LONDON: Sterling fell on Tuesday, retreating from a one-month high against the dollar, after a poll suggested supporters of Britain's leaving the European Union had overtaken those who want to remain.
The pound had rallied from a seven-year low of $1.3836 struck in late February to a one-month high of $1.4437 on Friday as markets shifted their focus from a possible EU departure to economic data and looser monetary policy from the European Central Bank.
But traders said the new poll published in the Daily Telegraph on Tuesday dragged the pound lower.
The ORB opinion poll showed support for leaving the European Union stood at 49 percent, two percentage points ahead of the campaign for staying in the EU.
Sterling fell 1 percent to $1.4148, losing ground for the second day in a row.
The euro was up 1 percent at 78.42 pence, while sterling's trade-weighted index was down 1 percent at 85.5 "The new poll has led to renewed selling in the pound," a spot trader said.
"Given the recent rise, we could see investors going back to building short positions against sterling."

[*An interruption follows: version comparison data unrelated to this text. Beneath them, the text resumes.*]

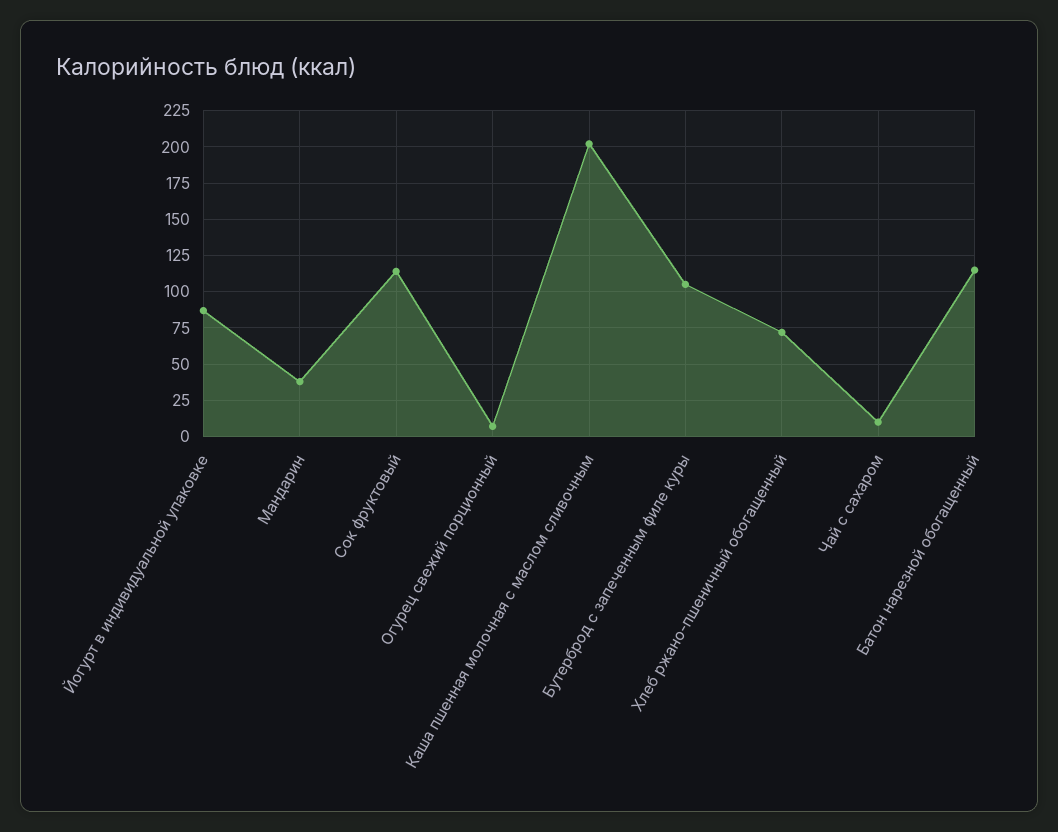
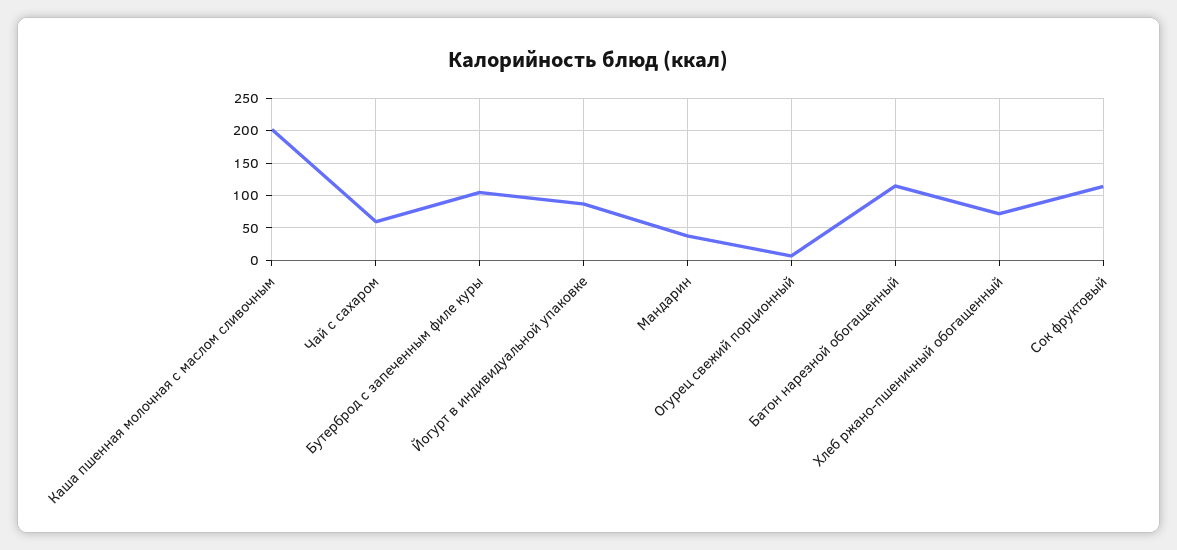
Чай с сахаром: 10 -> 60

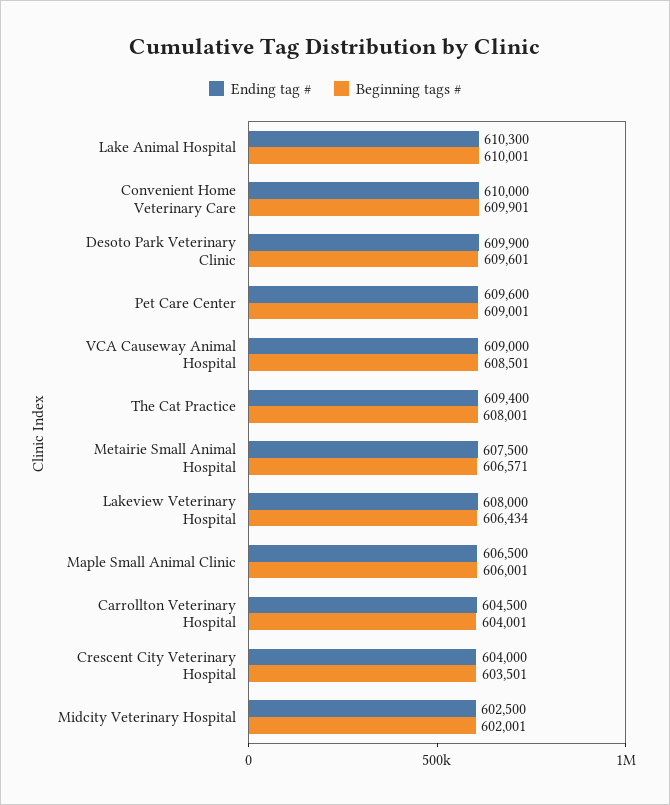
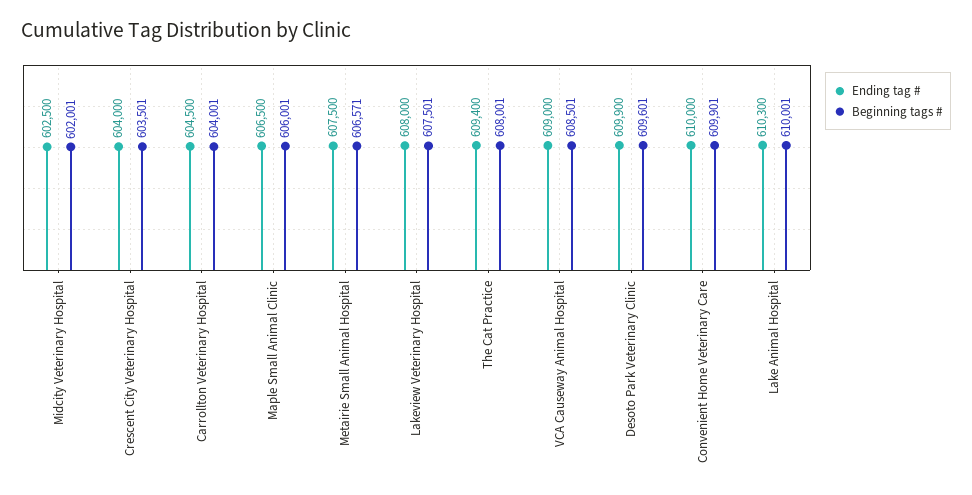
Ending tag #, Pet Care Center: 609600 -> none
Beginning tags #, Pet Care Center: 609001 -> none
Beginning tags #, Lakeview Veterinary Hospital: 606434 -> 607501

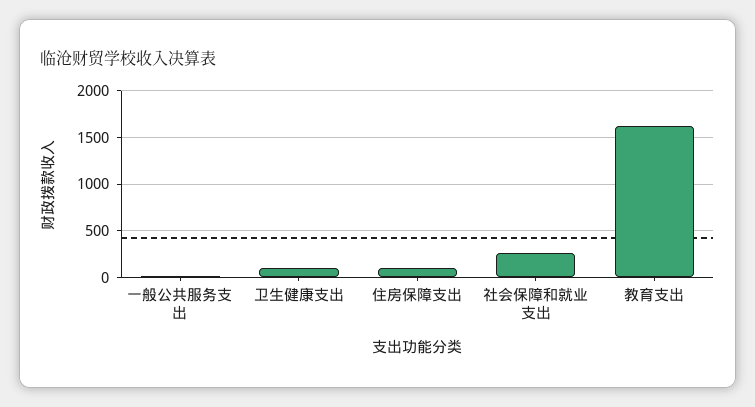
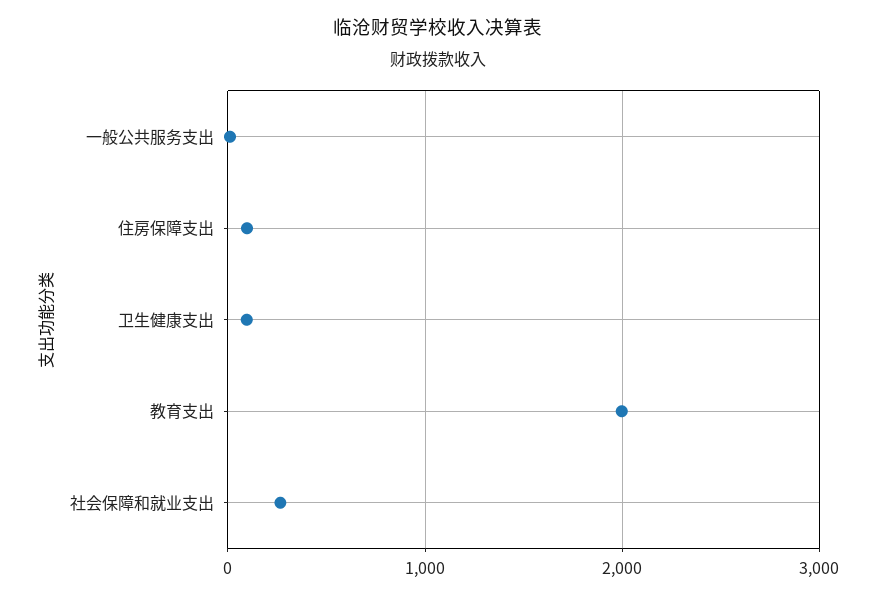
教育支出: 1600 -> 2000

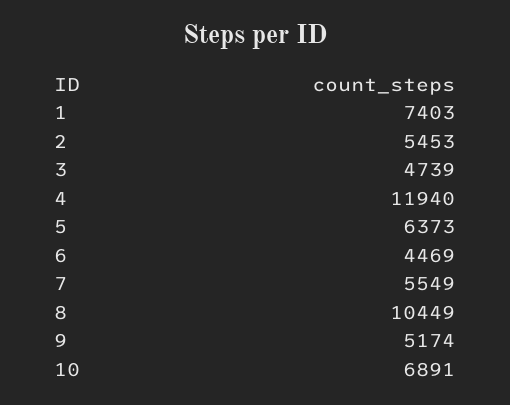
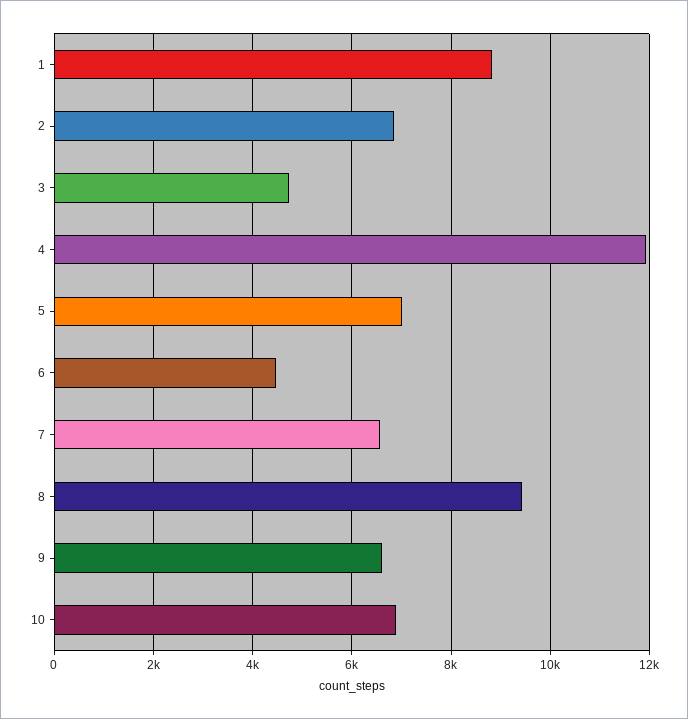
1: 7403 -> 8800
2: 5453 -> 6800
5: 6373 -> 7000
7: 5549 -> 6600
8: 10449 -> 9400
9: 5174 -> 6600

Investors worry that a so-called Brexit would depress growth, push back UK rate hike expectations and threaten the huge foreign investment flows Britain needs to fund its current account deficit, one of the biggest in the developed world at about 4 percent of output.
While the latest poll gave those wanting to exit the EU the edge, bookmakers still see only a one-in-three chance Britain will quit the EU.
"The uncertainty around the credibility of polls, and the margin for error within them, means that we are very unlikely to have confidence about the outcome before the vote takes place, and I'm not going to be bullish on sterling during that period," said Kit Juckes, currency analyst at Societe Generale.
Most traders said sterling would struggle before the referendum on EU membership on June 23, particularly if labour and wage data on Wednesday signals uncertainty over the vote is worsening a slowdown in the UK economy. Finance minister George Osborne also announces his next budget on Wednesday. He has said he will announce deeper cuts to public spending to protect his plan to eliminate the budget deficit.
In a newspaper article published on Sunday, Osborne warned that China's slowdown, a fall in oil prices, interest rate changes in some countries and political instability in the Middle East meant the world was facing more uncertainties than at any time since the financial crisis.
British government bond prices rose against the backdrop of a weaker outlook for Britain's economy and jitters about Brexit.
Economists in a Reuters poll last week almost unanimously said this year's growth forecast would be revised down in the budget to be announced on Wednesday. British gilt futures were up 47 ticks at 120.29, pushing 10-year yields 5 basis points lower to 1.50 percent.
"The latest opinion poll showing increased support for Brexit has boosted gilts as investors bet the next move by the BoE will be a cut rather than a hike given rising downside risks to UK growth," Nick Stamenkovic, strategist at RIA Capital Markets.